> **SUPPLIED DATA**
:::::

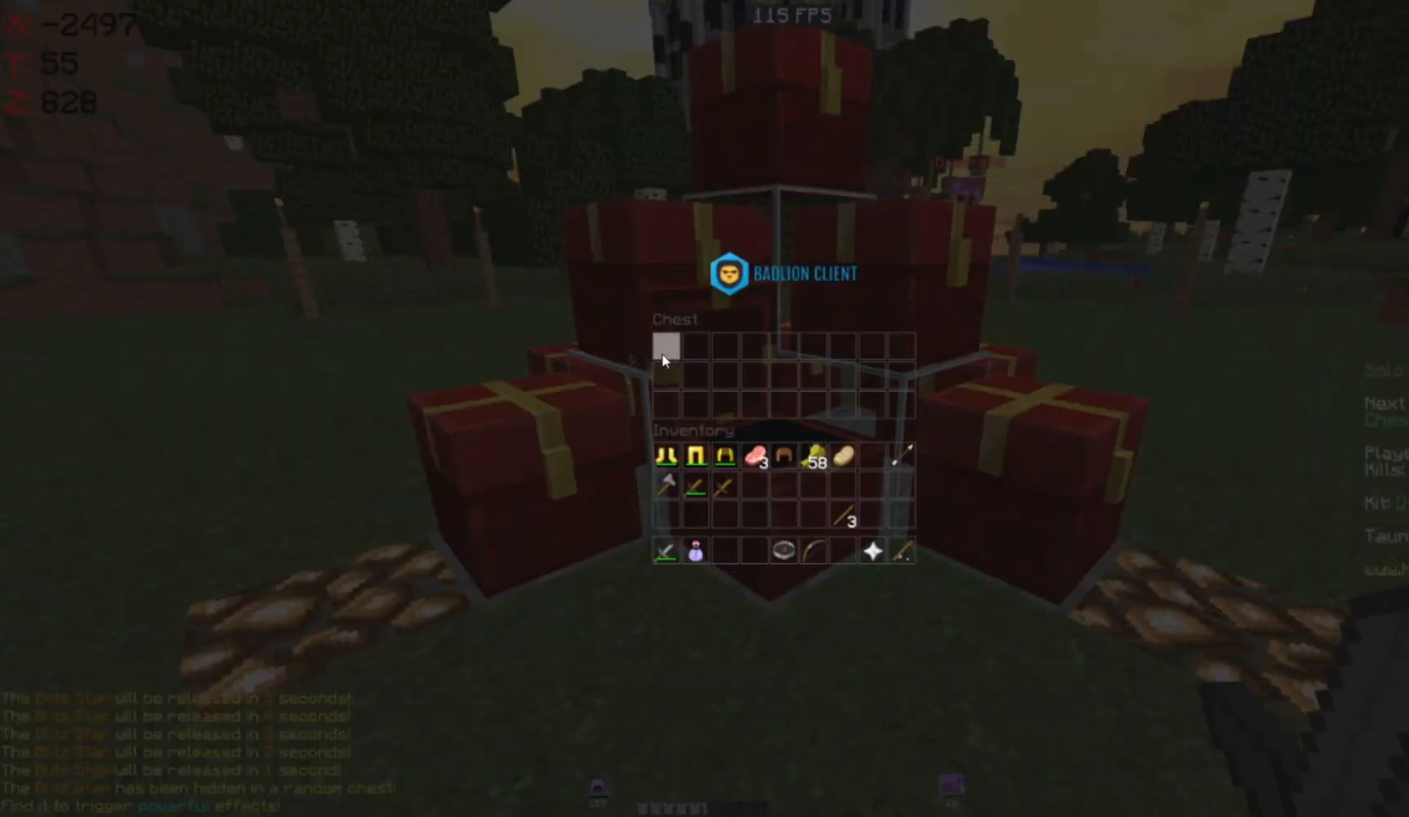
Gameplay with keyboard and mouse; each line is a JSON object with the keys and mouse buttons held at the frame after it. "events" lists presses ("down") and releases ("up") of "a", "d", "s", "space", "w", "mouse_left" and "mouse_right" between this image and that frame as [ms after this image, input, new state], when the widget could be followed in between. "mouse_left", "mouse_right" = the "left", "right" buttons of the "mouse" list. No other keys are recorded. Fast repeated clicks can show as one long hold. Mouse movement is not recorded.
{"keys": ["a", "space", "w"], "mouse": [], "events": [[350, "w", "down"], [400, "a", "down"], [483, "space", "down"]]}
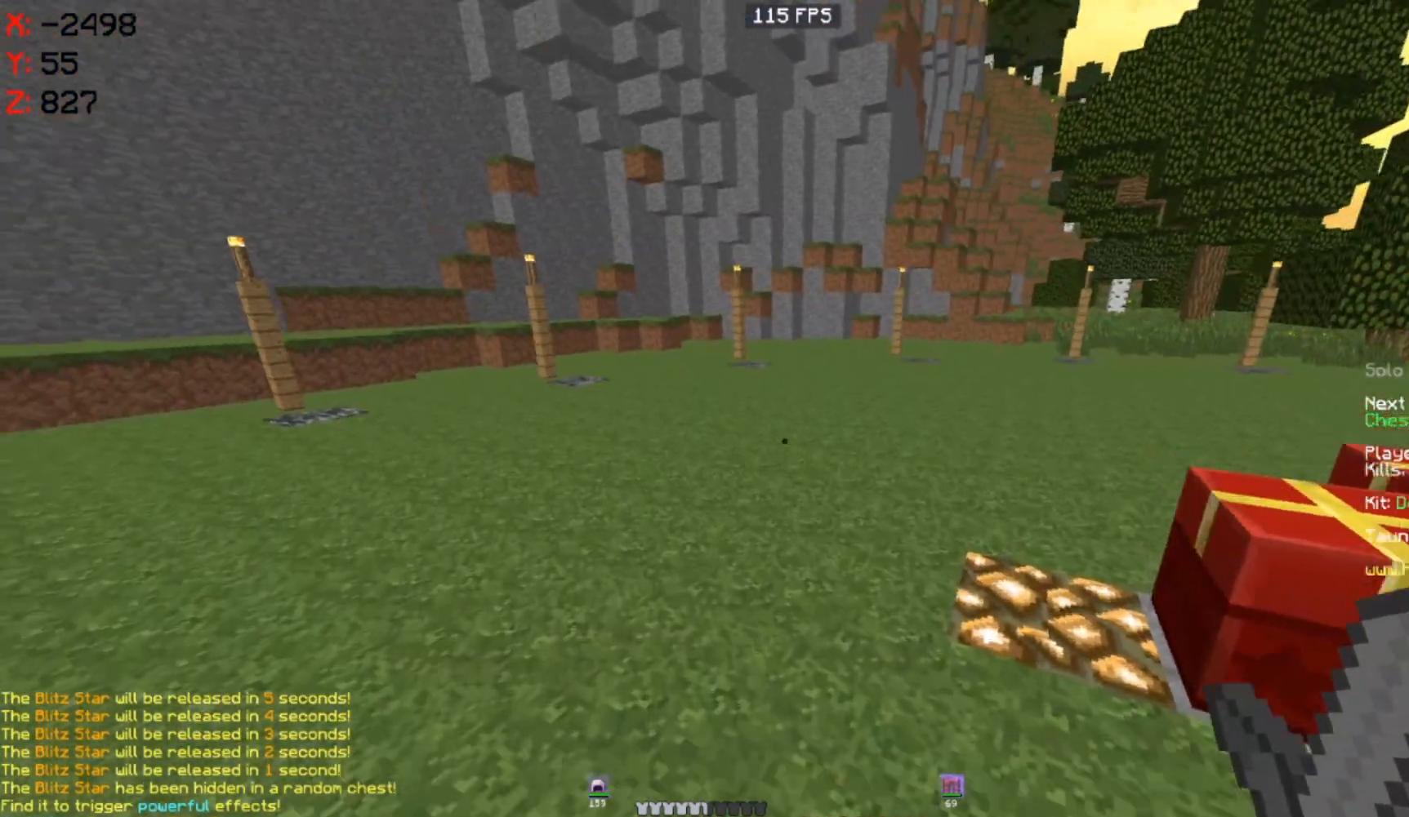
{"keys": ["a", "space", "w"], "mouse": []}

:::::

> **WORK ITEM**
From the first line to the last, transcribe the listing exactly; skip the pictures.

> **REPLY**
Gameplay with keyboard and mouse; each line is a JSON object with the keys and mouse buttons held at the frame after it. "events" lists presses ("down") and releases ("up") of "a", "d", "s", "space", "w", "mouse_left" and "mouse_right" between this image and that frame as [ms after this image, input, new state], when the widget could be followed in between. "mouse_left", "mouse_right" = the "left", "right" buttons of the "mouse" list. No other keys are recorded. Fast repeated clicks can show as one long hold. Mouse movement is not recorded.
{"keys": ["a", "space", "w"], "mouse": [], "events": [[350, "w", "down"], [400, "a", "down"], [483, "space", "down"]]}
{"keys": ["a", "space", "w"], "mouse": []}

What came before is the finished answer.